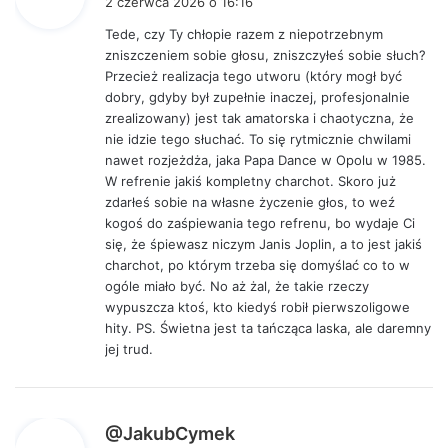
2 czerwca 2026 o 16:16
s
Tede, czy Ty chłopie razem z niepotrzebnym
z
zniszczeniem sobie głosu, zniszczyłeś sobie słuch?
e
Przecież realizacja tego utworu (który mogł być
:
dobry, gdyby był zupełnie inaczej, profesjonalnie
zrealizowany) jest tak amatorska i chaotyczna, że
nie idzie tego słuchać. To się rytmicznie chwilami
nawet rozjeżdża, jaka Papa Dance w Opolu w 1985.
W refrenie jakiś kompletny charchot. Skoro już
zdarłeś sobie na własne życzenie głos, to weź
kogoś do zaśpiewania tego refrenu, bo wydaje Ci
się, że śpiewasz niczym Janis Joplin, a to jest jakiś
charchot, po którym trzeba się domyślać co to w
ogóle miało być. No aż żal, że takie rzeczy
wypuszcza ktoś, kto kiedyś robił pierwszoligowe
hity. PS. Świetna jest ta tańcząca laska, ale daremny
jej trud.
p
@JakubCymek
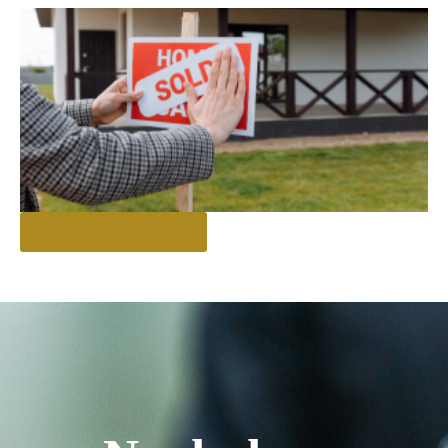
Leer todas las noticias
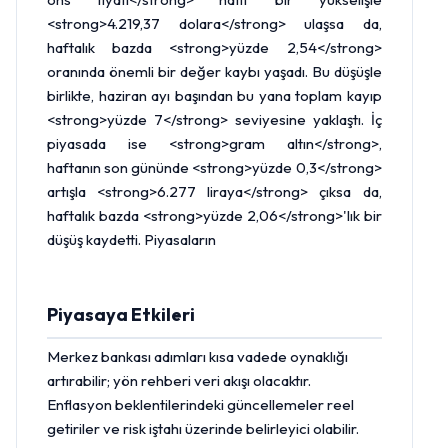
<strong>4.219,37 dolara</strong> ulaşsa da,
haftalık bazda <strong>yüzde 2,54</strong>
oranında önemli bir değer kaybı yaşadı. Bu düşüşle
birlikte, haziran ayı başından bu yana toplam kayıp
<strong>yüzde 7</strong> seviyesine yaklaştı. İç
piyasada ise <strong>gram altın</strong>,
haftanın son gününde <strong>yüzde 0,3</strong>
artışla <strong>6.277 liraya</strong> çıksa da,
haftalık bazda <strong>yüzde 2,06</strong>'lık bir
düşüş kaydetti. Piyasaların
Piyasaya Etkileri
Merkez bankası adımları kısa vadede oynaklığı
artırabilir; yön rehberi veri akışı olacaktır.
Enflasyon beklentilerindeki güncellemeler reel
getiriler ve risk iştahı üzerinde belirleyici olabilir.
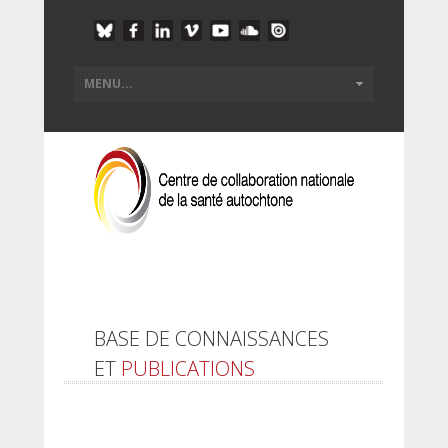
BASE DE CONNAISSANCES
ET
PUBLICATIONS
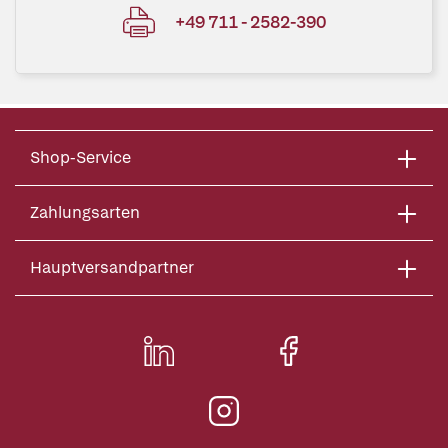
+49 711 - 2582-390
Shop-Service
Zahlungsarten
Hauptversandpartner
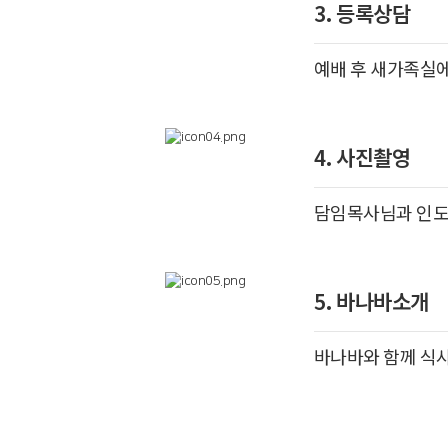
3. 등록상담
예배 후 새가족실
4. 사진촬영
담임목사님과 인도
5. 바나바소개
바나바와 함께 식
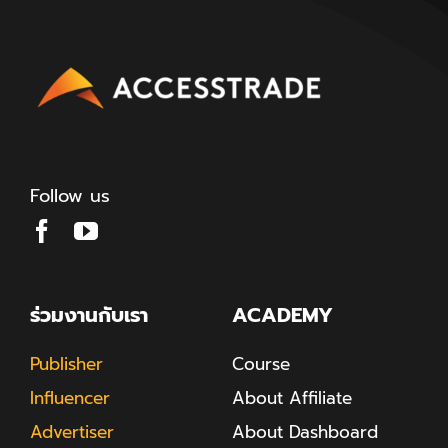
Follow us
ร่วมงานกับเรา
ACADEMY
Publisher
Course
Influencer
About Affiliate
Advertiser
About Dashboard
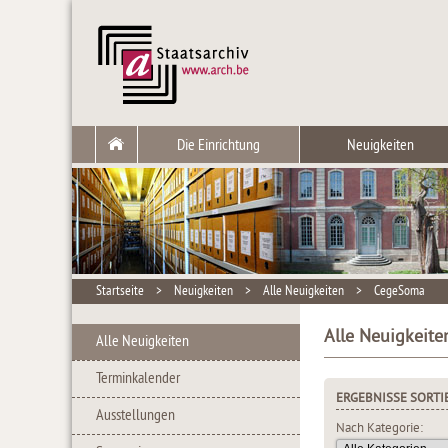
Die Einrichtung
Neuigkeiten
Startseite
>
Neuigkeiten
>
Alle Neuigkeiten
>
CegeSoma
Alle Neuigkeite
Alle Neuigkeiten
Terminkalender
ERGEBNISSE SORTI
Ausstellungen
Nach Kategorie:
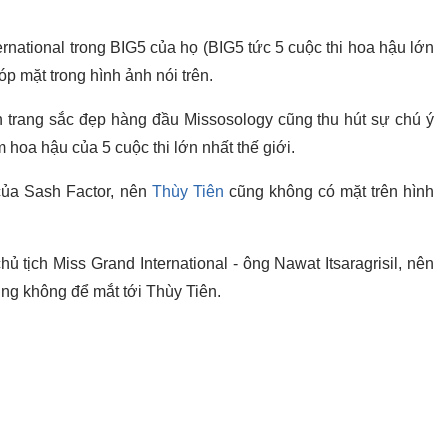
national trong BIG5 của họ (BIG5 tức 5 cuộc thi hoa hậu lớn
óp mặt trong hình ảnh nói trên.
 trang sắc đẹp hàng đầu Missosology cũng thu hút sự chú ý
hoa hậu của 5 cuộc thi lớn nhất thế giới.
của Sash Factor, nên
Thùy Tiên
cũng không có mặt trên hình
 tịch Miss Grand International - ông Nawat Itsaragrisil, nên
ũng không để mắt tới Thùy Tiên.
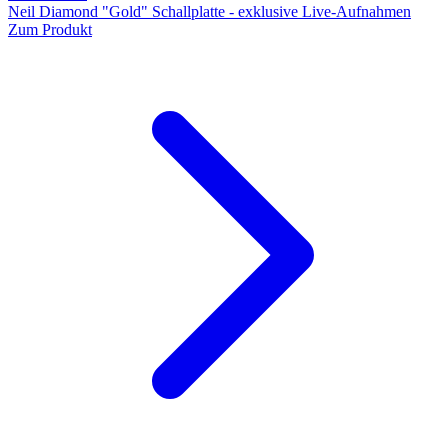
Neil Diamond "Gold" Schallplatte - exklusive Live-Aufnahmen
Zum Produkt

Task description:
Which lines of the records above contain the word "yüzde"? Copy each of them.

Solved problem:
haftalık bazda <strong>yüzde 2,54</strong>
<strong>yüzde 7</strong> seviyesine yaklaştı. İç
haftanın son gününde <strong>yüzde 0,3</strong>
haftalık bazda <strong>yüzde 2,06</strong>'lık bir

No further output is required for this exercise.